- _Aim of the exercise_
Please reproduce the data below with "index.html" swapped for "cursos.html" everywhere it occurs and everything else unchanged. Omit the pictures.

- _Supplied entries_
####################
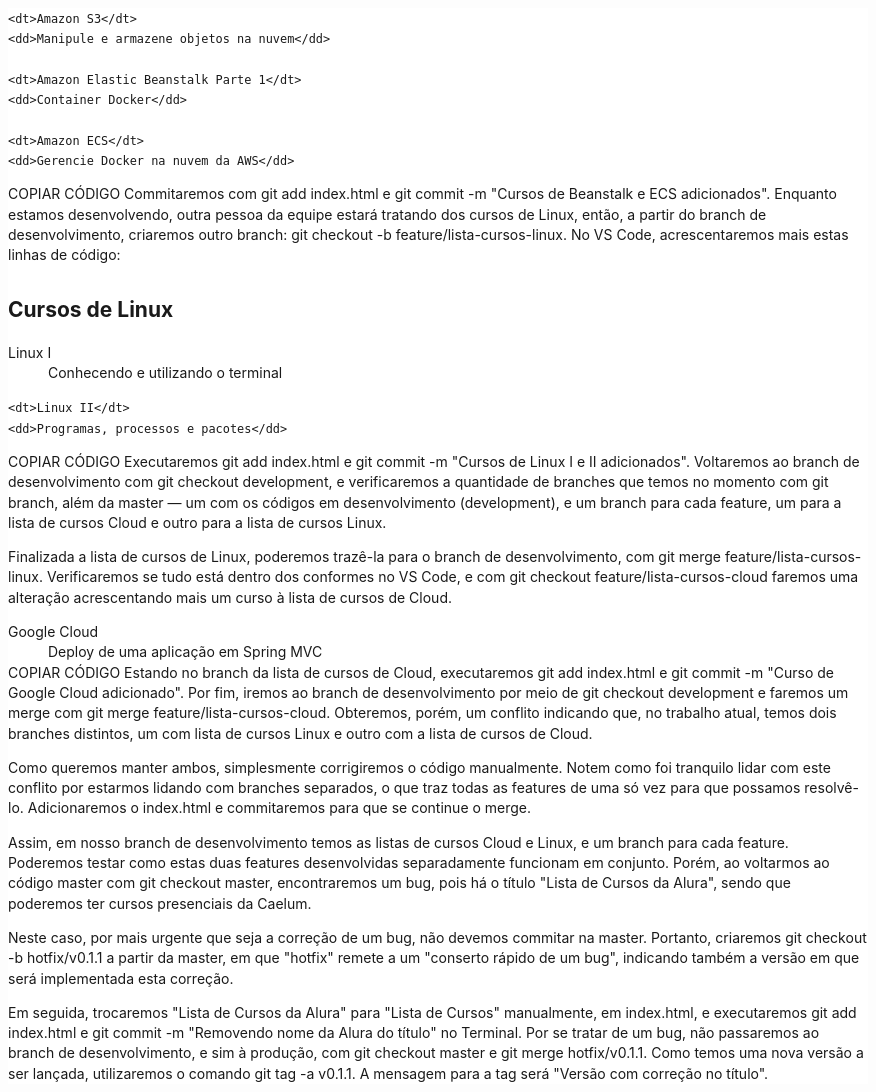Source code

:     <dt>Amazon S3</dt>
    <dd>Manipule e armazene objetos na nuvem</dd>

    <dt>Amazon Elastic Beanstalk Parte 1</dt>
    <dd>Container Docker</dd>

    <dt>Amazon ECS</dt>
    <dd>Gerencie Docker na nuvem da AWS</dd>
</dl>COPIAR CÓDIGO
Commitaremos com git add index.html e git commit -m "Cursos de Beanstalk e ECS adicionados". Enquanto estamos desenvolvendo, outra pessoa da equipe estará tratando dos cursos de Linux, então, a partir do branch de desenvolvimento, criaremos outro branch: git checkout -b feature/lista-cursos-linux. No VS Code, acrescentaremos mais estas linhas de código:

<h2>Cursos de Linux</h2>
<dl>
    <dt>Linux I</dt>
    <dd>Conhecendo e utilizando o terminal</dd>

    <dt>Linux II</dt>
    <dd>Programas, processos e pacotes</dd>
</dl>COPIAR CÓDIGO
Executaremos git add index.html e git commit -m "Cursos de Linux I e II adicionados". Voltaremos ao branch de desenvolvimento com git checkout development, e verificaremos a quantidade de branches que temos no momento com git branch, além da master — um com os códigos em desenvolvimento (development), e um branch para cada feature, um para a lista de cursos Cloud e outro para a lista de cursos Linux.

Finalizada a lista de cursos de Linux, poderemos trazê-la para o branch de desenvolvimento, com git merge feature/lista-cursos-linux. Verificaremos se tudo está dentro dos conformes no VS Code, e com git checkout feature/lista-cursos-cloud faremos uma alteração acrescentando mais um curso à lista de cursos de Cloud.

<dt>Google Cloud</dt>
<dd>Deploy de uma aplicação em Spring MVC</dd>COPIAR CÓDIGO
Estando no branch da lista de cursos de Cloud, executaremos git add index.html e git commit -m "Curso de Google Cloud adicionado". Por fim, iremos ao branch de desenvolvimento por meio de git checkout development e faremos um merge com git merge feature/lista-cursos-cloud. Obteremos, porém, um conflito indicando que, no trabalho atual, temos dois branches distintos, um com lista de cursos Linux e outro com a lista de cursos de Cloud.

Como queremos manter ambos, simplesmente corrigiremos o código manualmente. Notem como foi tranquilo lidar com este conflito por estarmos lidando com branches separados, o que traz todas as features de uma só vez para que possamos resolvê-lo. Adicionaremos o index.html e commitaremos para que se continue o merge.

Assim, em nosso branch de desenvolvimento temos as listas de cursos Cloud e Linux, e um branch para cada feature. Poderemos testar como estas duas features desenvolvidas separadamente funcionam em conjunto. Porém, ao voltarmos ao código master com git checkout master, encontraremos um bug, pois há o título "Lista de Cursos da Alura", sendo que poderemos ter cursos presenciais da Caelum.

Neste caso, por mais urgente que seja a correção de um bug, não devemos commitar na master. Portanto, criaremos git checkout -b hotfix/v0.1.1 a partir da master, em que "hotfix" remete a um "conserto rápido de um bug", indicando também a versão em que será implementada esta correção.

Em seguida, trocaremos "Lista de Cursos da Alura" para "Lista de Cursos" manualmente, em index.html, e executaremos git add index.html e git commit -m "Removendo nome da Alura do título" no Terminal. Por se tratar de um bug, não passaremos ao branch de desenvolvimento, e sim à produção, com git checkout master e git merge hotfix/v0.1.1. Como temos uma nova versão a ser lançada, utilizaremos o comando git tag -a v0.1.1. A mensagem para a tag será "Versão com correção no título".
####################
- _Task solution_
Source code

:     <dt>Amazon S3</dt>
    <dd>Manipule e armazene objetos na nuvem</dd>

    <dt>Amazon Elastic Beanstalk Parte 1</dt>
    <dd>Container Docker</dd>

    <dt>Amazon ECS</dt>
    <dd>Gerencie Docker na nuvem da AWS</dd>
</dl>COPIAR CÓDIGO
Commitaremos com git add cursos.html e git commit -m "Cursos de Beanstalk e ECS adicionados". Enquanto estamos desenvolvendo, outra pessoa da equipe estará tratando dos cursos de Linux, então, a partir do branch de desenvolvimento, criaremos outro branch: git checkout -b feature/lista-cursos-linux. No VS Code, acrescentaremos mais estas linhas de código:

<h2>Cursos de Linux</h2>
<dl>
    <dt>Linux I</dt>
    <dd>Conhecendo e utilizando o terminal</dd>

    <dt>Linux II</dt>
    <dd>Programas, processos e pacotes</dd>
</dl>COPIAR CÓDIGO
Executaremos git add cursos.html e git commit -m "Cursos de Linux I e II adicionados". Voltaremos ao branch de desenvolvimento com git checkout development, e verificaremos a quantidade de branches que temos no momento com git branch, além da master — um com os códigos em desenvolvimento (development), e um branch para cada feature, um para a lista de cursos Cloud e outro para a lista de cursos Linux.

Finalizada a lista de cursos de Linux, poderemos trazê-la para o branch de desenvolvimento, com git merge feature/lista-cursos-linux. Verificaremos se tudo está dentro dos conformes no VS Code, e com git checkout feature/lista-cursos-cloud faremos uma alteração acrescentando mais um curso à lista de cursos de Cloud.

<dt>Google Cloud</dt>
<dd>Deploy de uma aplicação em Spring MVC</dd>COPIAR CÓDIGO
Estando no branch da lista de cursos de Cloud, executaremos git add cursos.html e git commit -m "Curso de Google Cloud adicionado". Por fim, iremos ao branch de desenvolvimento por meio de git checkout development e faremos um merge com git merge feature/lista-cursos-cloud. Obteremos, porém, um conflito indicando que, no trabalho atual, temos dois branches distintos, um com lista de cursos Linux e outro com a lista de cursos de Cloud.

Como queremos manter ambos, simplesmente corrigiremos o código manualmente. Notem como foi tranquilo lidar com este conflito por estarmos lidando com branches separados, o que traz todas as features de uma só vez para que possamos resolvê-lo. Adicionaremos o cursos.html e commitaremos para que se continue o merge.

Assim, em nosso branch de desenvolvimento temos as listas de cursos Cloud e Linux, e um branch para cada feature. Poderemos testar como estas duas features desenvolvidas separadamente funcionam em conjunto. Porém, ao voltarmos ao código master com git checkout master, encontraremos um bug, pois há o título "Lista de Cursos da Alura", sendo que poderemos ter cursos presenciais da Caelum.

Neste caso, por mais urgente que seja a correção de um bug, não devemos commitar na master. Portanto, criaremos git checkout -b hotfix/v0.1.1 a partir da master, em que "hotfix" remete a um "conserto rápido de um bug", indicando também a versão em que será implementada esta correção.

Em seguida, trocaremos "Lista de Cursos da Alura" para "Lista de Cursos" manualmente, em cursos.html, e executaremos git add cursos.html e git commit -m "Removendo nome da Alura do título" no Terminal. Por se tratar de um bug, não passaremos ao branch de desenvolvimento, e sim à produção, com git checkout master e git merge hotfix/v0.1.1. Como temos uma nova versão a ser lançada, utilizaremos o comando git tag -a v0.1.1. A mensagem para a tag será "Versão com correção no título".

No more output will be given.